Shaking hands was off limits, and even touching money was thought perilous.

The ever-present threat of death or permanent paralysis from polio was part of life, as were regular social-distancing efforts to limit the terrible disease’s spread.

For many younger people in America, the idea of living under threat from a such a serious infectious disease has been hard to imagine, at least until COVID-19. But now the story of the victory over polio is even more resonant. In a new editorial in the journal Science, UVA Health’s William A. Petri, MD, PhD, and graduate student Alexandra N. Donlan highlight medicine’s great triumph over polio, at least in the West, and hold out hope we can do the same for COVID-19.

“Nearly four decades ago the United States was faced with a similar challenge: the race to develop a vaccine against an infectious disease,” said Petri, an infectious disease expert who is developing a COVID vaccine. “Jonas Salk’s demonstration of the ability of vaccination to prevent paralysis due to polio in 1955 led to a nationwide celebration and Salk’s invitation to the White House.”

The editorial authors call the prevention of polio epidemics a “signature success of science in the 20th century.” But it was no easy task, they note, and the worldwide eradication of polio remains elusive.

Salk first developed an injectable vaccine in the mid-1950s. It was then tested in 2 million children in what Petri and Donlan call a “herculean” effort. “Today,” they write, “the faith in, and support of, scientific research by the American public is, arguably, founded on the polio vaccine.”

An oral vaccine soon followed, developed by Albert Sabin, and the two vaccines have served as the armament for vanquishing polio around the world.

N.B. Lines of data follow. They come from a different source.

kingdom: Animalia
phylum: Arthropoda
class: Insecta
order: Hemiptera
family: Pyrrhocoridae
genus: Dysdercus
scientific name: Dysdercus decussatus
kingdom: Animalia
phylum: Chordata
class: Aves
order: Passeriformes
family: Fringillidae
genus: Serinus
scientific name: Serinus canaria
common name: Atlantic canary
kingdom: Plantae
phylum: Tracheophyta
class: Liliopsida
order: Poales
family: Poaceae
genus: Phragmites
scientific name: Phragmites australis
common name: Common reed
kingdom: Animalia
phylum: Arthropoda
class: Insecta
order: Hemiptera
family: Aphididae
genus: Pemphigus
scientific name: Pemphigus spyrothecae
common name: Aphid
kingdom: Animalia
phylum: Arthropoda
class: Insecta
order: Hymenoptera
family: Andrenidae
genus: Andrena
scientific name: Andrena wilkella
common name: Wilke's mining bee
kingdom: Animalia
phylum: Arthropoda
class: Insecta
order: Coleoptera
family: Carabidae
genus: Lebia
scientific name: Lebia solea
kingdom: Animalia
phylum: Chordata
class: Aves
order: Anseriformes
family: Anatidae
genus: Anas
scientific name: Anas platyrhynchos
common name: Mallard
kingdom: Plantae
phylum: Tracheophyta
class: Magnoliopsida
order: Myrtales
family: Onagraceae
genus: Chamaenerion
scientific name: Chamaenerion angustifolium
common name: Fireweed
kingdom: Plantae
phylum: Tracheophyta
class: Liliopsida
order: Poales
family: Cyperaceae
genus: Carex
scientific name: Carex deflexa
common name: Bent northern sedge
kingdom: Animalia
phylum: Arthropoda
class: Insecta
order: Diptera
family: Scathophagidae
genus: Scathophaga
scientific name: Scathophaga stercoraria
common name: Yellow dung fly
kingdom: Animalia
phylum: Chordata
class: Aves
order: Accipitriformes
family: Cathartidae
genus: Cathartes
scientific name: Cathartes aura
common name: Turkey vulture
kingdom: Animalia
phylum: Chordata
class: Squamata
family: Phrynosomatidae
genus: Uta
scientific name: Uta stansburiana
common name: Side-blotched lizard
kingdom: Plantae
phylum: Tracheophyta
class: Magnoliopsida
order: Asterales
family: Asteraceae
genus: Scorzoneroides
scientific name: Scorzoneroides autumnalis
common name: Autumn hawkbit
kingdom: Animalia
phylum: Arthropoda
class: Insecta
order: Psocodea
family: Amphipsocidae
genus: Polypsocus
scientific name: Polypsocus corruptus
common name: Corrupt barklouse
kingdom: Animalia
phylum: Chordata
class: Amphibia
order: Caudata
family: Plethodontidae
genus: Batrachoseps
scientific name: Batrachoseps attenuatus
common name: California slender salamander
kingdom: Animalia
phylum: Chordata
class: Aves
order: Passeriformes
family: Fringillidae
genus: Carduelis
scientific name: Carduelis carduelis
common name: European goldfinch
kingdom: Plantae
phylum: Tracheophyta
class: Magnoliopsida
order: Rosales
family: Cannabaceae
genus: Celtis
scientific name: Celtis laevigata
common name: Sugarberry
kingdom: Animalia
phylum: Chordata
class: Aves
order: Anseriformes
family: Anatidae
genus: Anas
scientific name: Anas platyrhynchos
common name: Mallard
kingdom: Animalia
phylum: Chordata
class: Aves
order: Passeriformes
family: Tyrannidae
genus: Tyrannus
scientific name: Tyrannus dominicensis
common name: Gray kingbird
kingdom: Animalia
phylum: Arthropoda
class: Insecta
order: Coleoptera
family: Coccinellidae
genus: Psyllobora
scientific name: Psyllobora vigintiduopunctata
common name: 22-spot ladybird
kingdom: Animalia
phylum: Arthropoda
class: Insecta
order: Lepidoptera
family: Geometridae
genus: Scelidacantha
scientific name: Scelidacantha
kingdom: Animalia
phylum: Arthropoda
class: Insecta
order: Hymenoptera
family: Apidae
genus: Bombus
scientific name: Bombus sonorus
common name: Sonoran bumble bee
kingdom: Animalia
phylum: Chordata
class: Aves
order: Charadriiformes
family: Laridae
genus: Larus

There is a drawback to the oral vaccine, however: Because it is manufactured using live, but weakened, virus, recipients excrete live virus in their stool. This can lead to disease transmission in communities with low vaccination rates, especially in areas with limited sanitation infrastructure.

There are also, rarely, cases of the weakened virus taking sufficient hold in a vaccine recipient to allow person-to-person transmission. This has resulted in polio outbreaks in recent years in Africa and parts of Asia.

To overcome this, with the support of the Bill & Melinda Gates Foundation there is fast-tracking of clinical trials of a new version of the oral vaccine, much as scientists are fast-tracking potential vaccines for COVID-19.

While more work remains to be done to eradicate polio around the world, the disease’s conquest in the West speaks to the tremendous power of vaccine research. Polio, in America, stands alongside measles, mumps, tetanus, smallpox and more as serious diseases that are no longer a serious threat. Hopefully, in the not-too-distant future, COVID-19 will join that list.

“As the world faces COVID-19,” the scientists conclude, “it is heartening to see the same application of science to public health for [COVID] as the one used for the last 70 years of polio-virus research.”